What is Finance? – Characteristics, Types, and More
What is Finance?
Finance corresponds to a financial area that studies the obtaining and administration of money, capital, and financial resources. It looks at both the obtain of these resources (financing) and the investment and saving thereof.
Financial studies are concerned with money management due to the type of decisions. It is different economic agents (the State, companies or individuals). It can take to manage their resources better, betting on their multiplication and fulfilling the corresponding objective.
These branches, in turn, are hook on a miscellaneous set of areas of application of financial knowledge.
Characteristics of Finance
Finance is characterized by the following:
- They manage money and capital goods: banking and savings, investments ( bonds, stocks, etc.), loans, etc.
- As an area of knowledge, finance is found between economics, administration, and accounting.
- They manage vital concepts such as risk, benefit, interest rate, investment costs, etc. In which describe the functioning of the world of money.
- They allow the improvement of money management for both public and private entities, individuals or families, and large corporations.
- They rely on other auxiliary disciplines, such as economics, accounting, statistics and mathematics.
Types of Finance
Finance can be classified into two major branches: public finance and private finance, It which in turn has an indispensable set of sub-branches or special.
They seek the optimization of resource management in the case of private or individual entities: SMEs, large corporations, families or individuals. They cover the following areas.
Those that have to do with personal money management: income this entails, and make joint plans for the future.
That they have to do with the management of the assets of private companies or organizations, that is, their financing decisions, their investment methods and their managerial decisions.
Public of Finance
They involve the State or the companies that the State administers and therefore are managed in unlike circumstances. They cover the area.
Fiscal policy: How a condition collects and administers the taxes it obtains from its citizens.
Public spending: That has to do with how the state invests the money it administers and in what way much money it injects back into society in the form of jobs, purchases, etc.
And Public debt: Suppose a state cannot cover its expenses and goes into debt with private sectors to keep the state apparatus running.
Public budget: It does with the projections of future expenses that a State makes, considering. Its financial, fixed costs, decision-making regarding how to spend money furthermore so on.
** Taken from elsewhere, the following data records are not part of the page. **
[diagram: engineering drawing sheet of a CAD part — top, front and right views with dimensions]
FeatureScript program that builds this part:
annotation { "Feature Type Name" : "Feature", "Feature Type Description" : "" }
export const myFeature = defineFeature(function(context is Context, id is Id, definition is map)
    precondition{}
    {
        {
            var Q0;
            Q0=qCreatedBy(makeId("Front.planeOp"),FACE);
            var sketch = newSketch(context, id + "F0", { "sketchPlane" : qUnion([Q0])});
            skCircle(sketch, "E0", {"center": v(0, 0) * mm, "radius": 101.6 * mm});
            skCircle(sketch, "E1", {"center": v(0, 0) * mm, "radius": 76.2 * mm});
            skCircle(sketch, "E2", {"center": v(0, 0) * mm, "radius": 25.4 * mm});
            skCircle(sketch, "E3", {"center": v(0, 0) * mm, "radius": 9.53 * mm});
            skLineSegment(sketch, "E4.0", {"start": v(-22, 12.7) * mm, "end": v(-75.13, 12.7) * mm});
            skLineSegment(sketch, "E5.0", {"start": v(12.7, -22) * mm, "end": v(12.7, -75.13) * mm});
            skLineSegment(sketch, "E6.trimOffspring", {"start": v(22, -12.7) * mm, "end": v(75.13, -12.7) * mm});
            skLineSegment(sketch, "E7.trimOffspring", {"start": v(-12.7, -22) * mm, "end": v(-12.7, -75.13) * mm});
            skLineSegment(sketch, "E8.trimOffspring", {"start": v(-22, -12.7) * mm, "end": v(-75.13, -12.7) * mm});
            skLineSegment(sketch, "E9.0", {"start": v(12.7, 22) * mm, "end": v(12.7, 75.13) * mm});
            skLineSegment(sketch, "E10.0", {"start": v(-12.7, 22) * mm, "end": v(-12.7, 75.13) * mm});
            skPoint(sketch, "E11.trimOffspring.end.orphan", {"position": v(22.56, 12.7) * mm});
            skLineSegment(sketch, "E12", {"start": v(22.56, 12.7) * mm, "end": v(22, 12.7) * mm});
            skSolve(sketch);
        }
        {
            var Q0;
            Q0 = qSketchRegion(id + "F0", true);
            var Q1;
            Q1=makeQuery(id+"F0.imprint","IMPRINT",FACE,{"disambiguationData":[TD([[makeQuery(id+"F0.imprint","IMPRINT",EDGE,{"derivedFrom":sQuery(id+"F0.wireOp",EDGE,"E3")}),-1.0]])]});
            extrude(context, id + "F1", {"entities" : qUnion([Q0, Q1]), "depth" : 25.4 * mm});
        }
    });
Family money: Spoken as the sum of the finances of the individuals who share a home and who jointly face the expenses at that moment.
Importance of Finance
Given the fundamental principle of any economy, which is that the resources available in the world are finite, while the needs that we must cover with them are infinite. It put another way: that money is not plenty to do or have everything, the importance of a field of such as business understandable.
Finance allows persons and organizations to play the game of capitalism in the best possible way. It attain the necessary resources at the right time, and keep the economic machinery running.
Waste, lousy investment, administrative clutter, and a poor decision can lead a productive and valuable initiative to its downfall. Therefore, add organization is impressive that no one today can afford to ignore.
However, economics has a much broader centers : it studies how production methods can satisfy human needs. Finance, seen in this way, focuses solely on what is related to money, and especially financial resources.
To study finances, several tools manage and analyze financial resources and their use. Here are some examples of these resources.
Accounting of Finance
Accounting can manage any collection: corporate finance, personal finance, public finance, and international finance. It is a financial resource used to manage the expenses and income of a company. It is a key tool to know what situation a company is in and, with this documentation, to find the necessary strategies to improve its economic performance.
Over time, financial institutions and their crop evolves and efficient. New intermediaries additional than traditional banks have appeared (such as portfolio management companies, collective investment institutions, etc.) and new financial products that offer many options to customers.
As for its hypothetical development, it was not until the 20th century that finance became an area of study in its own right. Its source can be founds in the works of Irving Fisher in 1897, where he refers to finance as a new discipline.
Its field of study has perfect over time, with the development of theories that try to explain. The optimal determination of the price of assets, expect profitability, decisions in uncertainty over time, financial institutions . It their products have evolved and efficient. New intermediaries other than traditional banks have appeared (such as range management companies, collective investment institutions, etc.) and new financial products that offer many options to customers.